Lautan Sampah Plastik di Sungai Citarum
Perahu-perahu pemulung beradu cepat memungut sampah plastik dengan kendaraan berat yang terapung di Sungai Citarum. Pemandangan lautan sampah yang selalu berulang.
Perahu-perahu pemulung beradu cepat memungut sampah plastik dengan kendaraan berat yang terapung di Sungai Citarum. Pemandangan lautan sampah yang selalu berulang.
BandungBergerak.id - Perahu-perahu pemulung hilir mudik di atas permukaan sampah yang menutupi seluruh permukaan Sungai Citarum, 12 Juni 2024. Di atas jembatan Batujajar atau warga sekitar menyebutnya jembatan BBS (Babakan Sapan), Kabupaten Bandung, perahu-perahu pemulung terlihat seperti terdampar di tengah tempat pembuangan akhir sampah, tak tampak air sama sekali.

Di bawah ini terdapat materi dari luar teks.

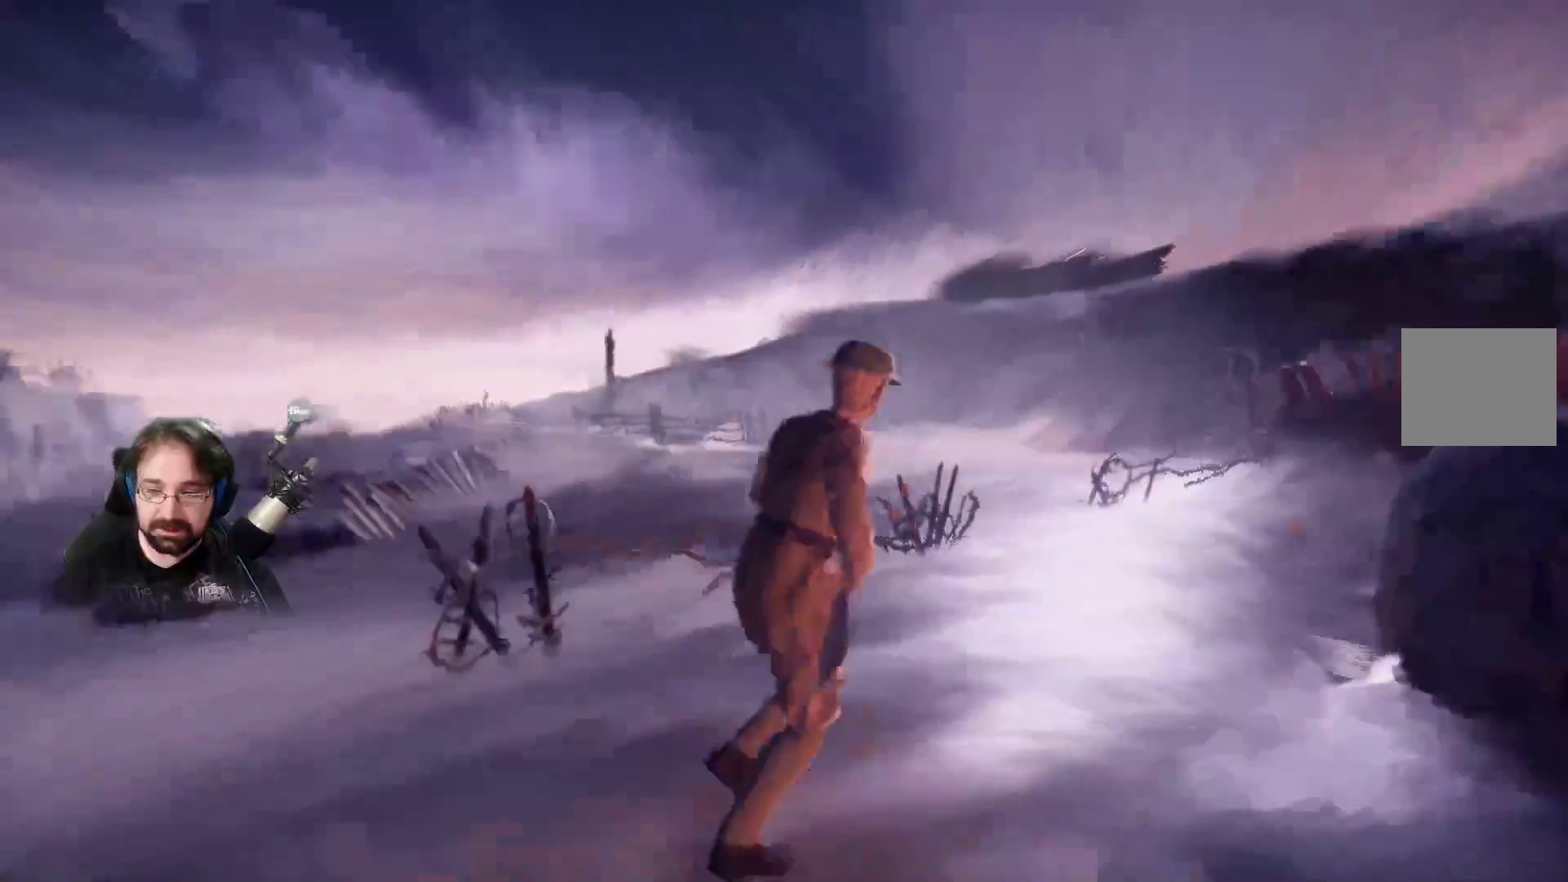
{"buttons": ["R2"], "left_stick": "up", "right_stick": "center", "events": [[467, "left_stick", "up"]]}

Sekitar 30 meter dari perahu-perahu pemulung satu unit ekskavator mengambang di atas baja terapung, ia beroprasi untuk mengurai lautan sampah yang menutupi permukaan Sungai Citarum. Para pemulung harus bergegas memungut sampah-sampah bernilai jual seperti plastik kemasan air minum sebelum hamparan plastik itu diurai ekskavator.
Sementara itu, lebih dari 10 perahu lain yang berisi relawan dari Bening Saguling Foundation, BBWS Citarum, sejumlah anggota TNI Satgas Citarum Harum, dan relawan organisasi lingkungan lainnya mulai hilir mudik juga untuk memunguti semua sampah yang menutup permukaan sungai.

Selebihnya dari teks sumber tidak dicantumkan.